[Description of the task]:
Only the text of the records belongs in the answer, copied exactly, with every picture omitted.

[Data under study]:

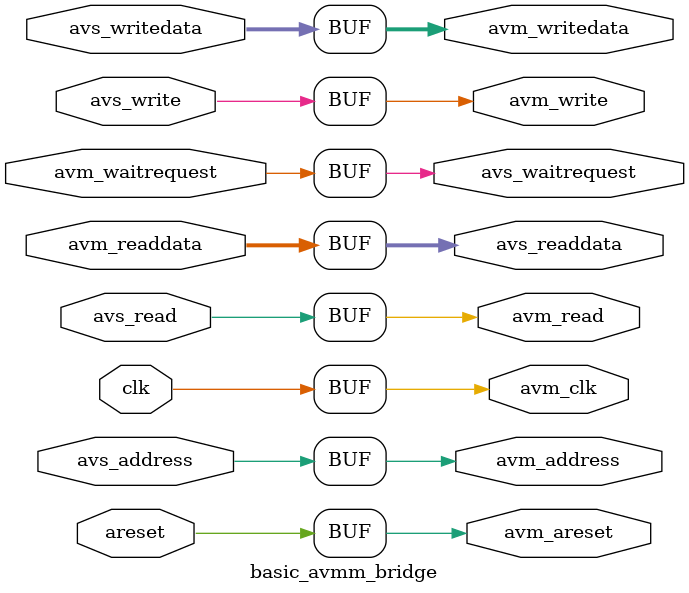
<source format=sv>


`timescale 1 ps / 1 ps
`default_nettype none


module basic_avmm_bridge #(
    ADDRESS_WIDTH = 1
) (
    input wire clk,
    input wire areset,
    
    input wire [ADDRESS_WIDTH-1:0] avs_address,
    output wire avs_waitrequest,
    input wire avs_read,
    input wire avs_write,
    output wire [31:0] avs_readdata,
    input wire [31:0] avs_writedata,
    
    output wire avm_clk,
    output wire avm_areset,
    output wire [ADDRESS_WIDTH-1:0] avm_address,
    input wire avm_waitrequest,
    output wire avm_read,
    output wire avm_write,
    input wire [31:0] avm_readdata,
    output wire [31:0] avm_writedata

);


    assign avm_clk = clk;
    assign avm_areset = areset;
    assign avm_address = avs_address;
    assign avs_waitrequest = avm_waitrequest;
    assign avm_read = avs_read;
    assign avm_write = avs_write;
    assign avs_readdata = avm_readdata;
    assign avm_writedata = avs_writedata;


endmodule

</source>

[Result for this exercise]:
<source format=sv>


`timescale 1 ps / 1 ps
`default_nettype none


module basic_avmm_bridge #(
    ADDRESS_WIDTH = 1
) (
    input wire clk,
    input wire areset,
    
    input wire [ADDRESS_WIDTH-1:0] avs_address,
    output wire avs_waitrequest,
    input wire avs_read,
    input wire avs_write,
    output wire [31:0] avs_readdata,
    input wire [31:0] avs_writedata,
    
    output wire avm_clk,
    output wire avm_areset,
    output wire [ADDRESS_WIDTH-1:0] avm_address,
    input wire avm_waitrequest,
    output wire avm_read,
    output wire avm_write,
    input wire [31:0] avm_readdata,
    output wire [31:0] avm_writedata

);


    assign avm_clk = clk;
    assign avm_areset = areset;
    assign avm_address = avs_address;
    assign avs_waitrequest = avm_waitrequest;
    assign avm_read = avs_read;
    assign avm_write = avs_write;
    assign avs_readdata = avm_readdata;
    assign avm_writedata = avs_writedata;


endmodule

</source>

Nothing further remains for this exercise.